さて、JR四国ができた時、なんと全路線が赤字だったのです。お先真っ暗。

しかし、一筋の光が見えました。

全路線が赤字のJR四国

民営化の1年後の、瀬戸大橋の開通です。これにより、四国から本州の岡山まで列車で行けるようになり、新幹線に乗り換えできるのです。

幸先のいいスタートを切った・・・はずでした。

高速道路網

しかし、全国でどんどん作られていく高速道路、四国も例外ではなくなったのです。

1985年に四国初の高速道路・松山道の部分開業を皮切りにどんどんと高速道路が作られ始めます。

JR四国の対抗策

対抗してJR四国はメインの予讃線電化したり、カーブでも速度を落とさず走れる振り子式列車を積極的に導入していきました。非電化区間でも同じく、世界初の振り子式気動車まで開発する気合いの持ちようです。

こうして、何とかスピードアップで時間の正確さ、新幹線との接続の利便性を前面に押し出していきました。

明石海峡大橋完成

しかし、さらに悲劇は襲います。

1998年、明石海峡大橋の完成です。これに伴い、京阪神と四国は高速バス路線がたくさん作られ、岡山周りよりも早くて安いことから、たくさんの客を持っていかれることになりました。

明石海峡大橋の開通

これによりドル箱であった、四国⇔岡山の客も段々と減っていきました。また2006年にはしまなみ街道も開通し広島方面へも高速バスが台頭しました。

本四連絡道(本州四国連絡高速道路協会より)

大幅減収のJR四国は経費削減のために、車掌の乗務しないワンマン列車を増やしたり、格安の特急乗車券を発売するなど色々と手を打ちますが、厳しい戦いを強いられています。

アンパンマン列車

そんな中、この窮地を救ってほしいと正義のヒーローにお願いしたわけです。

やなせたかしさんが高知県出身ということもあり、2000年、高知県と香川県を結ぶ土讃線アンパンマン列車を走らせることに決まりました*2

JR四国『アンパンマン列車はヒーロー』

同じ高知県出身で、当時『MajiでKoiする5秒前』で人気爆発した女優の方もいますが、アンパンマンならばW不倫などのスキャンダルの心配もありませんね。JR四国はコラボ相手を間違わなかったです。(笑)

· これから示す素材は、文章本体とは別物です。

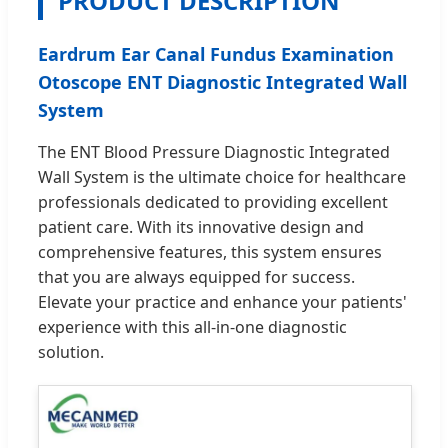
PRODUCT DESCRIPTION
Eardrum Ear Canal Fundus Examination
Otoscope ENT Diagnostic Integrated Wall
System
The ENT Blood Pressure Diagnostic Integrated
Wall System is the ultimate choice for healthcare
professionals dedicated to providing excellent
patient care. With its innovative design and
comprehensive features, this system ensures
that you are always equipped for success.
Elevate your practice and enhance your patients'
experience with this all-in-one diagnostic
solution.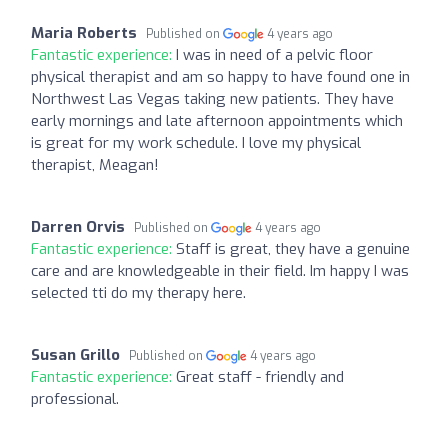
Maria Roberts
Published on
4 years ago
Fantastic experience:
I was in need of a pelvic floor
physical therapist and am so happy to have found one in
Northwest Las Vegas taking new patients. They have
early mornings and late afternoon appointments which
is great for my work schedule. I love my physical
therapist, Meagan!
Darren Orvis
Published on
4 years ago
Fantastic experience:
Staff is great, they have a genuine
care and are knowledgeable in their field. Im happy I was
selected tti do my therapy here.
Susan Grillo
Published on
4 years ago
Fantastic experience:
Great staff - friendly and
professional.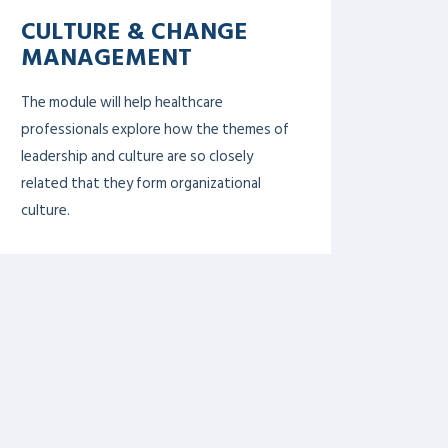
public health.
DIGITAL HEALTH &
INNOVATION
This module will help healthcare leaders
to foster innovation for patients’
benefit such as new technologies and
models of healthcare. Participants will
learn how to apply analytic tools to raw
data to reveal powerful insights that can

後に、やなせたかしさんの提案から、アンパンマン列車を増やして四国全体を盛り上げようと、2001年以降、JR四国管内の他の路線でも運行されるようになりました。

JR四国:アンパンマン列車

因みに、アンパンマンのキャラクターを利用するので、著作権料が発生してくるのですが、そこは『非公開』*3とされています。

観光列車の導入

JR四国はJRの中で唯一新幹線を持たず、管内に政令都市を持たない会社です。そして赤字路線の数々、自立維持は難しく、現に今も国からお金が入っています。

JR四国は年間200億円ほど助成金が投入*4されています。

地元で乗る人が減るなら、乗りに来てもらえ!

JR四国:観光列車強化

近年はJR九州やJR四国は観光列車として豪華な内装の特急を走らせたりして遠くから乗りに来てもらうことに積極的に投資しています。

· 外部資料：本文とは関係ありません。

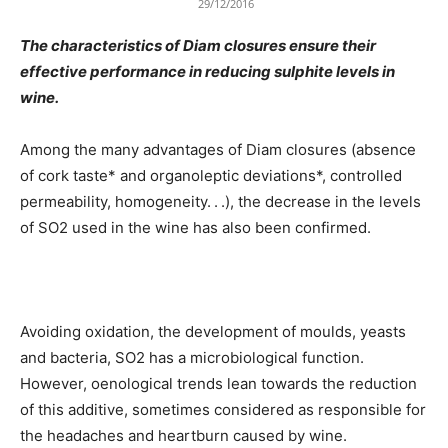
29/12/2016
The characteristics of Diam closures ensure their
effective performance in reducing sulphite levels in
wine.
Among the many advantages of Diam closures (absence
of cork taste* and organoleptic deviations*, controlled
permeability, homogeneity. . .), the decrease in the levels
of SO2 used in the wine has also been confirmed.
Avoiding oxidation, the development of moulds, yeasts
and bacteria, SO2 has a microbiological function.
However, oenological trends lean towards the reduction
of this additive, sometimes considered as responsible for
the headaches and heartburn caused by wine.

アンパンマン列車の成功もあり、現在、JR四国は観光列車に力を入れております。

非鉄道部門

JR四国の運輸業は大赤字ですが、非鉄道事業は黒字なのです。

民営化したからこそ、運輸業以外もできるわけで、そこでの収益拡大を狙うしかありません。

JR四国:非鉄道事業の強化

例えば、2024年に高松駅の隣にできる駅ビル・高松オルネや分譲マンション、ホテル事業にも現在力を入れています。

JR四国 2022年度連結決算より

実際、2022年度の連結決算を見ると鉄道部門はすごい赤ですが、非鉄道部門は好調のようです。

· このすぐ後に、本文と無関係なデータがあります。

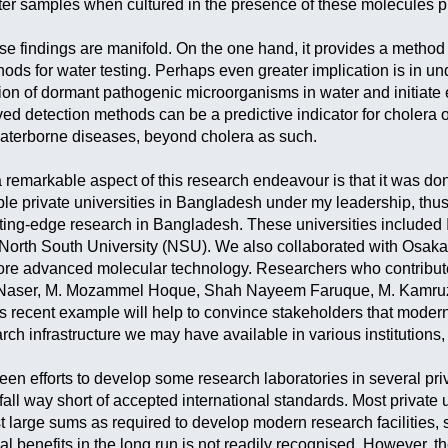
ater samples when cultured in the presence of these molecules p
ese findings are manifold. On the one hand, it provides a method
ds for water testing. Perhaps even greater implication is in u
ation of dormant pathogenic microorganisms in water and initiat
ved detection methods can be a predictive indicator for choler
 waterborne diseases, beyond cholera as such.
remarkable aspect of this research endeavour is that it was do
ple private universities in Bangladesh under my leadership, thu
cutting-edge research in Bangladesh. These universities include
orth South University (NSU). We also collaborated with Osaka P
re advanced molecular technology. Researchers who contributed
in Naser, M. Mozammel Hoque, Shah Nayeem Faruque, M. Kamru
is recent example will help to convince stakeholders that modern
earch infrastructure we may have available in various institutions
n efforts to develop some research laboratories in several privat
all way short of accepted international standards. Most private 
t large sums as required to develop modern research facilities, s
l benefits in the long run is not readily recognised. However, t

実際、少子高齢化の日本では、鉄道利用者は減少の一途で、将来的にも厳しいのは四国だけではありません。各社がエキナカや商業施設、ツアー会社や金融にも手を出すのはそういうことからです。

さいごに

いかがでしたか?

人口減少、少子高齢化と鉄道事業には大きな障壁しかない四国。

そんな中で、アンパンマン列車は四国外から”わざわざ乗りに来てくれる”人気列車で、まさにJR四国のヒーロー的な存在でした。

そして、今後JR四国に重要なのは、非鉄道事業の商業ビル、マンションなどで利益を出し続けることです。

そうすることで、沿線住民の鉄道利用も増える可能性を秘めています。